TO DO:
In the listing below, find the line containing "[105,64,206,86] vrednost p" and the line containing "[748,722,788,743] (5,5, ->". Repeat exactly those two lines and every line between them, nothing more.

GIVEN RECORDS:
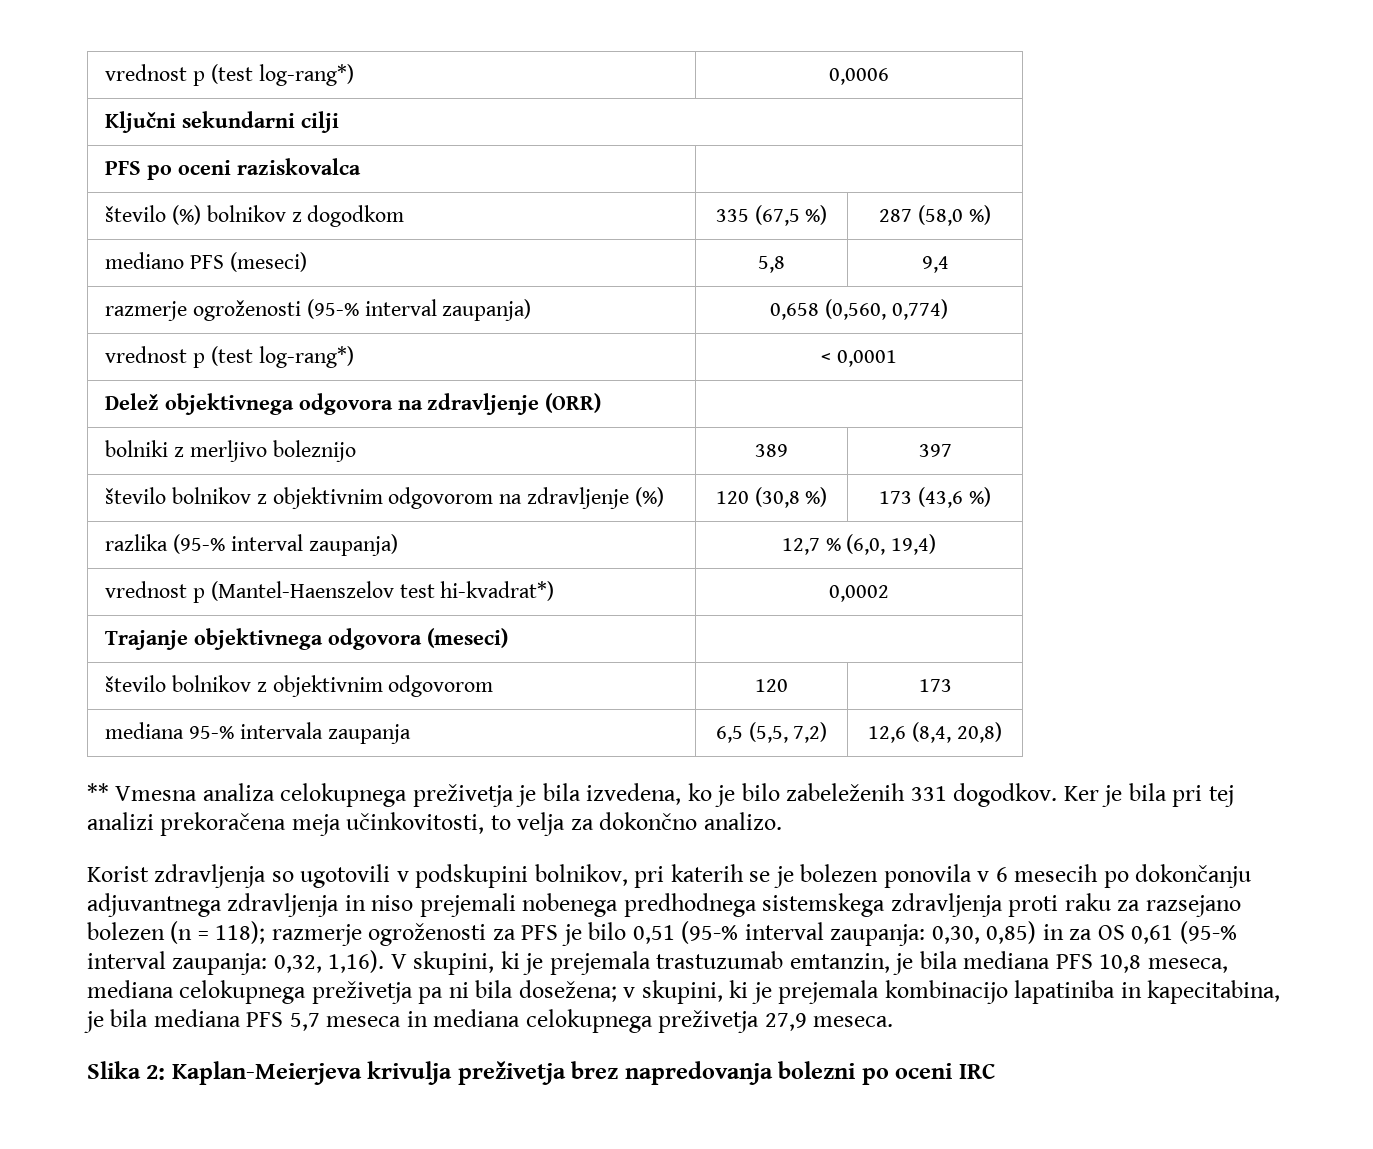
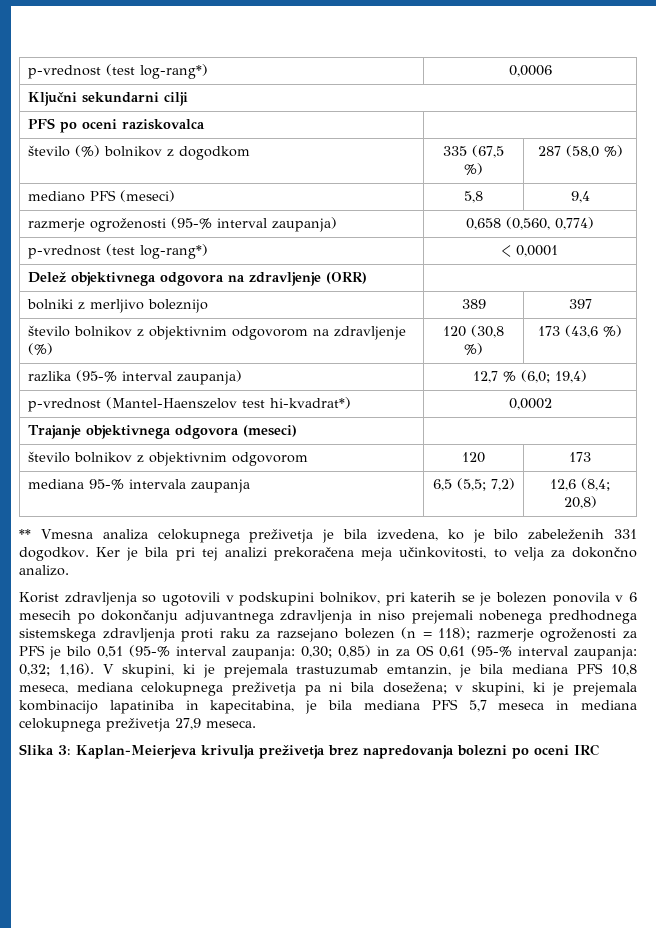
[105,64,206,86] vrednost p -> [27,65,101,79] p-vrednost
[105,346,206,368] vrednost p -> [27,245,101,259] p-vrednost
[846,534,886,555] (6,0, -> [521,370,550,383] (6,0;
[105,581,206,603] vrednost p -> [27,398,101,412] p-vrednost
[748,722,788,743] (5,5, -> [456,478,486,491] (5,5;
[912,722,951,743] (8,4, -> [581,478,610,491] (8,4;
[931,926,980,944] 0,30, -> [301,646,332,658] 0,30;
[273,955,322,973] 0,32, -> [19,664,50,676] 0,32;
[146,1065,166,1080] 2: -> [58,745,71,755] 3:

...

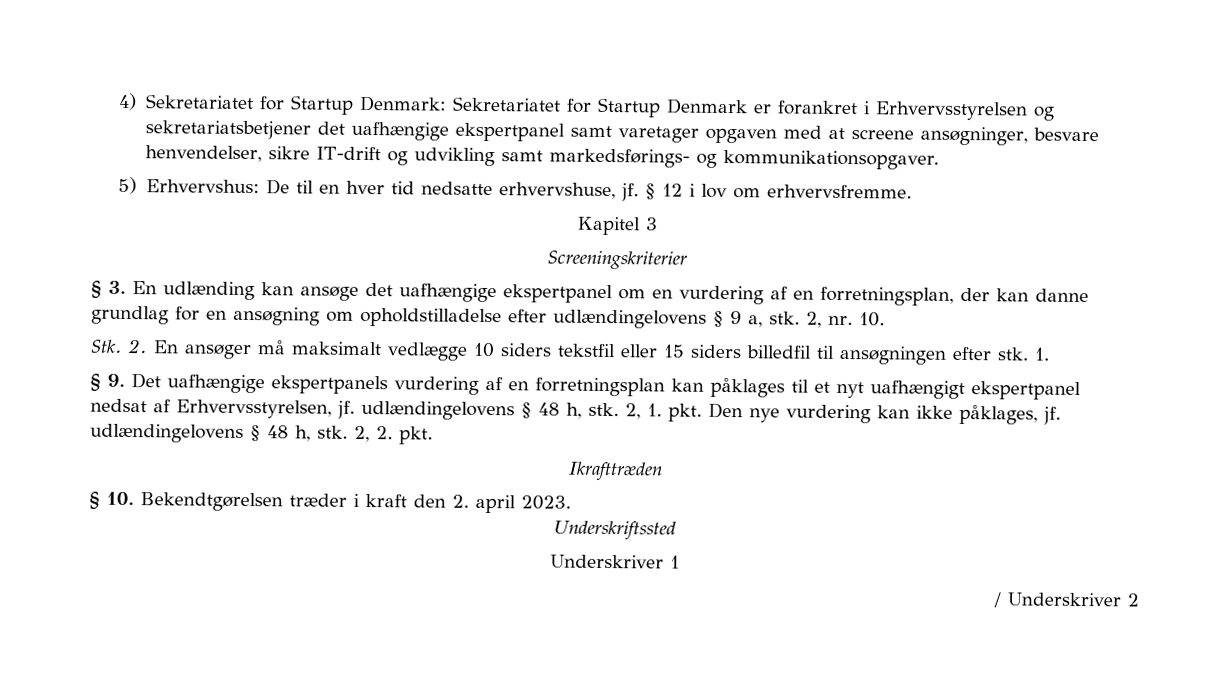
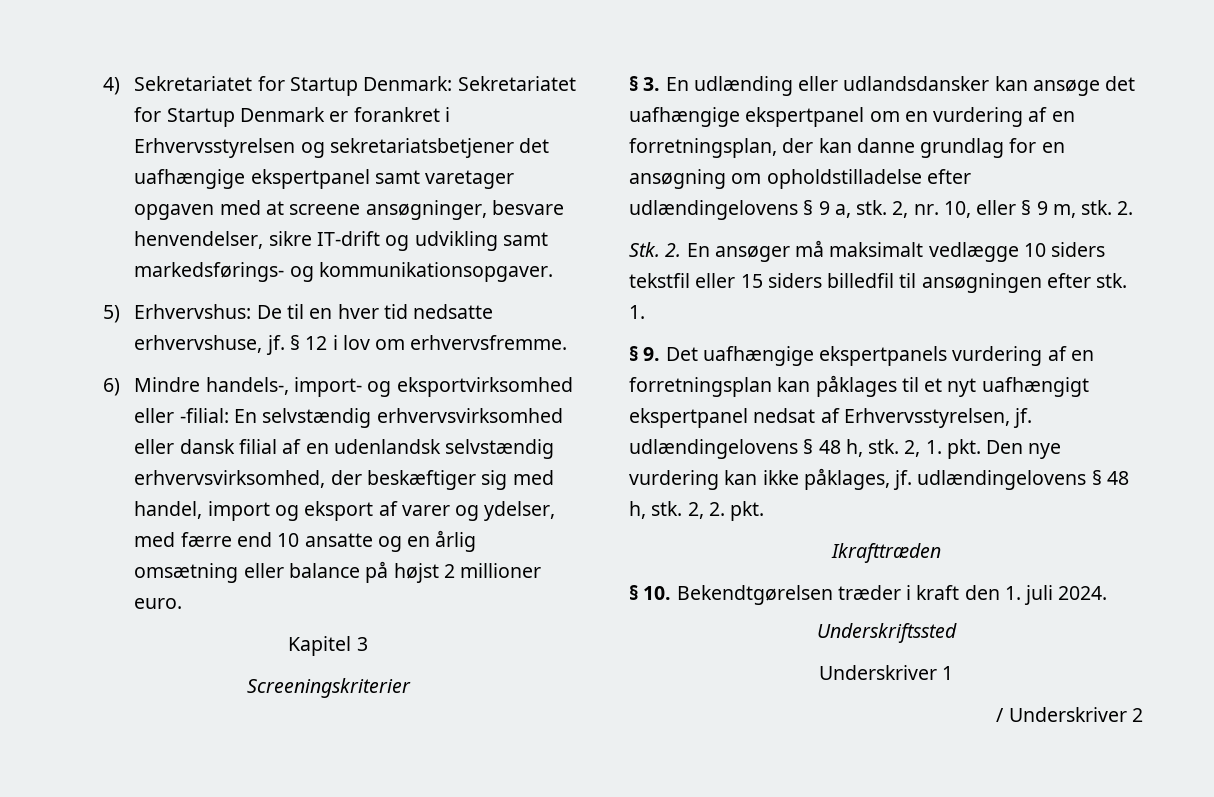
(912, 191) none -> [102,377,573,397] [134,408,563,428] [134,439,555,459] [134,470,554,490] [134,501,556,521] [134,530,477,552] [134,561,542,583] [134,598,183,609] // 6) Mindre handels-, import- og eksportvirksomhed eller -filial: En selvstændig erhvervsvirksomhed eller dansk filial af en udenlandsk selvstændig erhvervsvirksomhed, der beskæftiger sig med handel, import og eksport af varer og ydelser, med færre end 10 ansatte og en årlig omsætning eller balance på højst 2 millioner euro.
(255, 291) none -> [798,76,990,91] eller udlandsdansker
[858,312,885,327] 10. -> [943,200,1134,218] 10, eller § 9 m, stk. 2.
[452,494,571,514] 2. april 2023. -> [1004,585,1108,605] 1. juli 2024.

SOLUTION TO THE EXERCISE:
[105,64,206,86] vrednost p -> [27,65,101,79] p-vrednost
[105,346,206,368] vrednost p -> [27,245,101,259] p-vrednost
[846,534,886,555] (6,0, -> [521,370,550,383] (6,0;
[105,581,206,603] vrednost p -> [27,398,101,412] p-vrednost
[748,722,788,743] (5,5, -> [456,478,486,491] (5,5;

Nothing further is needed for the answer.